BRIEF » Retype every line of the records below, letter for letter, from the first entry to the last.
/---
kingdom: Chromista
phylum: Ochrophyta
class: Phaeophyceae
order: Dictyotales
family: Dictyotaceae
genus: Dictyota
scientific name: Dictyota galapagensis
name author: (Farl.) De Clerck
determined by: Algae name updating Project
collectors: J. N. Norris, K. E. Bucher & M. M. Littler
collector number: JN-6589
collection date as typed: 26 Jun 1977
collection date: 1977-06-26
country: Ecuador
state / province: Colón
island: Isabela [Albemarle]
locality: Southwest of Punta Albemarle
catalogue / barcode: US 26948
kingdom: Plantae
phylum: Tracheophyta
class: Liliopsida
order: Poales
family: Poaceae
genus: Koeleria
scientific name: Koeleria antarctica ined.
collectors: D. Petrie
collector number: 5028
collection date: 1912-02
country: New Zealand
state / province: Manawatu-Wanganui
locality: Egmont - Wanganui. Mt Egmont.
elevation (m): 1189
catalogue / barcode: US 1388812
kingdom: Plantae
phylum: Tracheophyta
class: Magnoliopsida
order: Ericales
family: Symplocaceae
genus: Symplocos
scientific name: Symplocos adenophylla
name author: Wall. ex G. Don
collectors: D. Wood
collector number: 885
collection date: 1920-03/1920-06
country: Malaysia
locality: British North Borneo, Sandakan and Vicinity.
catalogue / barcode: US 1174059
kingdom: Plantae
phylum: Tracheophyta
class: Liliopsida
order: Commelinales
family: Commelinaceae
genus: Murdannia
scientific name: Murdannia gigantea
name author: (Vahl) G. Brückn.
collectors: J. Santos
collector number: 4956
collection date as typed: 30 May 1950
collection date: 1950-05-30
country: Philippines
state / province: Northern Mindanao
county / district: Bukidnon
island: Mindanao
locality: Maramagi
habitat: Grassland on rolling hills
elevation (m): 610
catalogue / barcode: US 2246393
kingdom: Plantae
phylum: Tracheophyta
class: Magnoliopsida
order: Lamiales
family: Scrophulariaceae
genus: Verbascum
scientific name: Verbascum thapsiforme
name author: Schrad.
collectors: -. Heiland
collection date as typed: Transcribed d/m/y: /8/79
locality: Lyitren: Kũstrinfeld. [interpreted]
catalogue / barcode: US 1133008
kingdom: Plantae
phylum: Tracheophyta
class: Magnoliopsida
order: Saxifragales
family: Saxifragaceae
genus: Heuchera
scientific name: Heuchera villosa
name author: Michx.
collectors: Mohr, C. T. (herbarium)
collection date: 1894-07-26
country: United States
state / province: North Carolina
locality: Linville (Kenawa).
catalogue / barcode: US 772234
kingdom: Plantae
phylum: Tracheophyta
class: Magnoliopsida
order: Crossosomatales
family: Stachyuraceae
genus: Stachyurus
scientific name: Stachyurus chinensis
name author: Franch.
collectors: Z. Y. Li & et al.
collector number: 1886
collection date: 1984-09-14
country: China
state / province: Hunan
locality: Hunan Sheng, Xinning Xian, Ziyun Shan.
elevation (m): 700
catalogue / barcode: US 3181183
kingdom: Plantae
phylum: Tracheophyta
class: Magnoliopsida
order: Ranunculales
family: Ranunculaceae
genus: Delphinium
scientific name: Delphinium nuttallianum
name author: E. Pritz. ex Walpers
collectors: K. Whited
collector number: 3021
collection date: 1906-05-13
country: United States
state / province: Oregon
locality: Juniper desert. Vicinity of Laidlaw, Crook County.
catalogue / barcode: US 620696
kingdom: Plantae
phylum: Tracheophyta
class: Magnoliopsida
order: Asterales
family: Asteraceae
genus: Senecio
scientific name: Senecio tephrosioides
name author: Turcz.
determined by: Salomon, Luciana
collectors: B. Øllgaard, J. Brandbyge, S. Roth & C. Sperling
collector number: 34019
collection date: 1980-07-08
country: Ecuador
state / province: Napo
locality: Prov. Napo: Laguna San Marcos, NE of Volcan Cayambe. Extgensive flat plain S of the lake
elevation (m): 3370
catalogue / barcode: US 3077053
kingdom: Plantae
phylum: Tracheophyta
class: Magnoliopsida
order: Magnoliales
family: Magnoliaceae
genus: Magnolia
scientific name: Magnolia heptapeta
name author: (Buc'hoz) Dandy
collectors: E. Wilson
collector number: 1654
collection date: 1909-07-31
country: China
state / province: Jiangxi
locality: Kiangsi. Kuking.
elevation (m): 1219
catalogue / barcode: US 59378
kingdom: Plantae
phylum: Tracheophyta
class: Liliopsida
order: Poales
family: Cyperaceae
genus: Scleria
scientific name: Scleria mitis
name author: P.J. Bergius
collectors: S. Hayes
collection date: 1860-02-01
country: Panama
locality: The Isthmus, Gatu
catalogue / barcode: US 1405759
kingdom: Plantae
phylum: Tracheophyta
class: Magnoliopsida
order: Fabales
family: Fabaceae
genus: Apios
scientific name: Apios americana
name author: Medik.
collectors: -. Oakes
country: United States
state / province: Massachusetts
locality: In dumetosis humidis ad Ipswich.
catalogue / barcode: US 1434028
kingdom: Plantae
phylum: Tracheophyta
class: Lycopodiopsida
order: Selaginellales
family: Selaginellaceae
\---
TASK SOLUTION »
kingdom: Chromista
phylum: Ochrophyta
class: Phaeophyceae
order: Dictyotales
family: Dictyotaceae
genus: Dictyota
scientific name: Dictyota galapagensis
name author: (Farl.) De Clerck
determined by: Algae name updating Project
collectors: J. N. Norris, K. E. Bucher & M. M. Littler
collector number: JN-6589
collection date as typed: 26 Jun 1977
collection date: 1977-06-26
country: Ecuador
state / province: Colón
island: Isabela [Albemarle]
locality: Southwest of Punta Albemarle
catalogue / barcode: US 26948
kingdom: Plantae
phylum: Tracheophyta
class: Liliopsida
order: Poales
family: Poaceae
genus: Koeleria
scientific name: Koeleria antarctica ined.
collectors: D. Petrie
collector number: 5028
collection date: 1912-02
country: New Zealand
state / province: Manawatu-Wanganui
locality: Egmont - Wanganui. Mt Egmont.
elevation (m): 1189
catalogue / barcode: US 1388812
kingdom: Plantae
phylum: Tracheophyta
class: Magnoliopsida
order: Ericales
family: Symplocaceae
genus: Symplocos
scientific name: Symplocos adenophylla
name author: Wall. ex G. Don
collectors: D. Wood
collector number: 885
collection date: 1920-03/1920-06
country: Malaysia
locality: British North Borneo, Sandakan and Vicinity.
catalogue / barcode: US 1174059
kingdom: Plantae
phylum: Tracheophyta
class: Liliopsida
order: Commelinales
family: Commelinaceae
genus: Murdannia
scientific name: Murdannia gigantea
name author: (Vahl) G. Brückn.
collectors: J. Santos
collector number: 4956
collection date as typed: 30 May 1950
collection date: 1950-05-30
country: Philippines
state / province: Northern Mindanao
county / district: Bukidnon
island: Mindanao
locality: Maramagi
habitat: Grassland on rolling hills
elevation (m): 610
catalogue / barcode: US 2246393
kingdom: Plantae
phylum: Tracheophyta
class: Magnoliopsida
order: Lamiales
family: Scrophulariaceae
genus: Verbascum
scientific name: Verbascum thapsiforme
name author: Schrad.
collectors: -. Heiland
collection date as typed: Transcribed d/m/y: /8/79
locality: Lyitren: Kũstrinfeld. [interpreted]
catalogue / barcode: US 1133008
kingdom: Plantae
phylum: Tracheophyta
class: Magnoliopsida
order: Saxifragales
family: Saxifragaceae
genus: Heuchera
scientific name: Heuchera villosa
name author: Michx.
collectors: Mohr, C. T. (herbarium)
collection date: 1894-07-26
country: United States
state / province: North Carolina
locality: Linville (Kenawa).
catalogue / barcode: US 772234
kingdom: Plantae
phylum: Tracheophyta
class: Magnoliopsida
order: Crossosomatales
family: Stachyuraceae
genus: Stachyurus
scientific name: Stachyurus chinensis
name author: Franch.
collectors: Z. Y. Li & et al.
collector number: 1886
collection date: 1984-09-14
country: China
state / province: Hunan
locality: Hunan Sheng, Xinning Xian, Ziyun Shan.
elevation (m): 700
catalogue / barcode: US 3181183
kingdom: Plantae
phylum: Tracheophyta
class: Magnoliopsida
order: Ranunculales
family: Ranunculaceae
genus: Delphinium
scientific name: Delphinium nuttallianum
name author: E. Pritz. ex Walpers
collectors: K. Whited
collector number: 3021
collection date: 1906-05-13
country: United States
state / province: Oregon
locality: Juniper desert. Vicinity of Laidlaw, Crook County.
catalogue / barcode: US 620696
kingdom: Plantae
phylum: Tracheophyta
class: Magnoliopsida
order: Asterales
family: Asteraceae
genus: Senecio
scientific name: Senecio tephrosioides
name author: Turcz.
determined by: Salomon, Luciana
collectors: B. Øllgaard, J. Brandbyge, S. Roth & C. Sperling
collector number: 34019
collection date: 1980-07-08
country: Ecuador
state / province: Napo
locality: Prov. Napo: Laguna San Marcos, NE of Volcan Cayambe. Extgensive flat plain S of the lake
elevation (m): 3370
catalogue / barcode: US 3077053
kingdom: Plantae
phylum: Tracheophyta
class: Magnoliopsida
order: Magnoliales
family: Magnoliaceae
genus: Magnolia
scientific name: Magnolia heptapeta
name author: (Buc'hoz) Dandy
collectors: E. Wilson
collector number: 1654
collection date: 1909-07-31
country: China
state / province: Jiangxi
locality: Kiangsi. Kuking.
elevation (m): 1219
catalogue / barcode: US 59378
kingdom: Plantae
phylum: Tracheophyta
class: Liliopsida
order: Poales
family: Cyperaceae
genus: Scleria
scientific name: Scleria mitis
name author: P.J. Bergius
collectors: S. Hayes
collection date: 1860-02-01
country: Panama
locality: The Isthmus, Gatu
catalogue / barcode: US 1405759
kingdom: Plantae
phylum: Tracheophyta
class: Magnoliopsida
order: Fabales
family: Fabaceae
genus: Apios
scientific name: Apios americana
name author: Medik.
collectors: -. Oakes
country: United States
state / province: Massachusetts
locality: In dumetosis humidis ad Ipswich.
catalogue / barcode: US 1434028
kingdom: Plantae
phylum: Tracheophyta
class: Lycopodiopsida
order: Selaginellales
family: Selaginellaceae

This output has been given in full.